Thus far, in surveying types of prayer with the help of Bishop Ken Untener’s discussion in the Little Books of the Diocese of Saginaw, I have looked at verbal prayer and prayer which is essentially reflection on reading the Sacred Scriptures.
Before moving into meditation (thinking), I want to consider an activity which contains elements of reading and thinking.
The idea of journaling may seem to be forbidding. One may suppose that journaling means committing to filling up a space on some page, day after day, world without end. We could imagine it to be a sort of self-imposed torture.
But in fact, writing about what seems unresolved in one’s mind and heart can be quite a liberating experience. A habit of journaling is an opportunity to get the jumble of one’s thoughts “out in the open,” as it were. A journal, of course, is for the journaler’s eyes alone. It is a privileged space for offering one’s anxieties to God.

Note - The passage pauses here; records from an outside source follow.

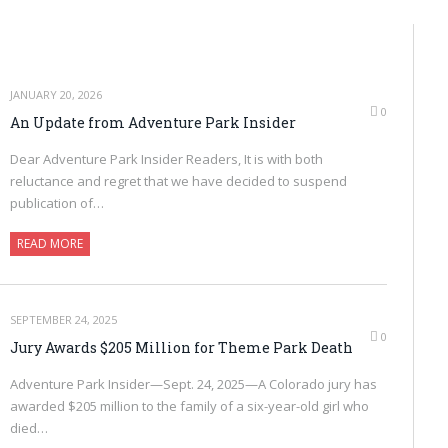
JANUARY 20, 2026
0
An Update from Adventure Park Insider
Dear Adventure Park Insider Readers, It is with both
reluctance and regret that we have decided to suspend
publication of…
READ MORE
SEPTEMBER 24, 2025
0
Jury Awards $205 Million for Theme Park Death
Adventure Park Insider—Sept. 24, 2025—A Colorado jury has
awarded $205 million to the family of a six-year-old girl who
died…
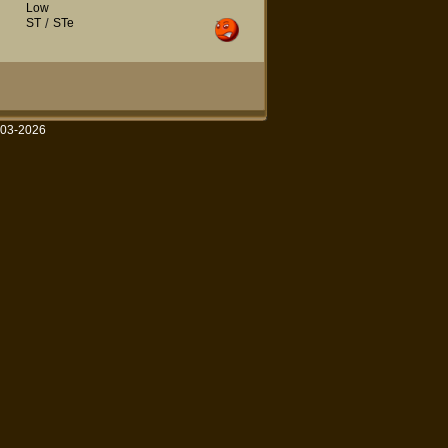
Low
ST
/
STe
003-2026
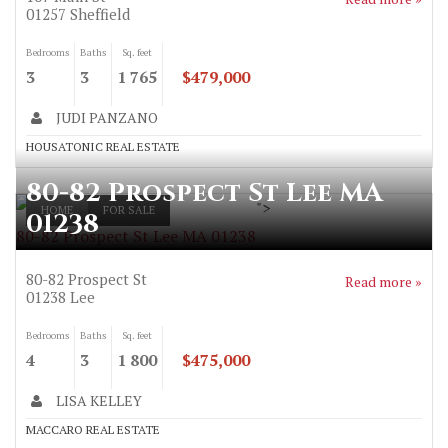
01257
Sheffield
Bedrooms
Baths
Sq. feet
3
3
1 765
$479,000
JUDI PANZANO
HOUSATONIC REAL ESTATE
80-82 Prospect St Lee MA
">
HOME
FOR SALE
01238
80-82 Prospect St Lee MA 01238
80-82 Prospect St
Read more »
01238
Lee
Bedrooms
Baths
Sq. feet
4
3
1 800
$475,000
LISA KELLEY
MACCARO REAL ESTATE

I began a period of several years of journaling when I was 23 years old. Like most people that age, I was trying to figure myself out. I was about to make a long journey by train. I stress that, back in 1980, prior to the current Age of “Connectedness” (this word is in quotes because of the irony of our current exposure to so much information and so little insight), a train trip was an ideal chance to be alone with one’s thoughts and, indeed, to be able to place those thoughts before God. I brought with me an old spiral notebook and I began to write.
I can remember writing, right at the start, about my concern that journaling would make me overly introspective. But then I noted that I could not imagine being any more introspective than I was at that time, and that journaling certainly couldn’t hurt.
Not only did journaling not hurt — it in fact became the occasion for me to let my imagination run freely and to make connections between my professed faith and the many people and situations which populated my life. For any Christian, I believe, putting anxieties into writing places one on the path to an appreciation of the gift of the Son of God who, in embracing human existence as it is, has made himself our servant as we seek to let ourselves receive his love.
I have not engaged in journaling for many, many years now. One reason for this is that I enjoy a variety of friendships wherein I find that I can easily share things from obscure corners of my spirit. I also find that my prayer is more spontaneous than it had been. The repeated words of the Mass and the Liturgy of the Hours have become for me a “vocabulary” for prayer. The habitual repeating of these words allows me to “inhabit” the words so that they become my own expression of what’s in my heart.
If you think that journaling might be good for you, keep in mind that, in many respects, there’s nothing to it. An old notebook, a few pens, and silence — these are all you need. (Electronic devices may also be used.) You are not writing for publication. You are giving yourself a gift. As you do so, prepare yourself to be showered with gifts from our God, who is supremely eager to manifest his loving presence.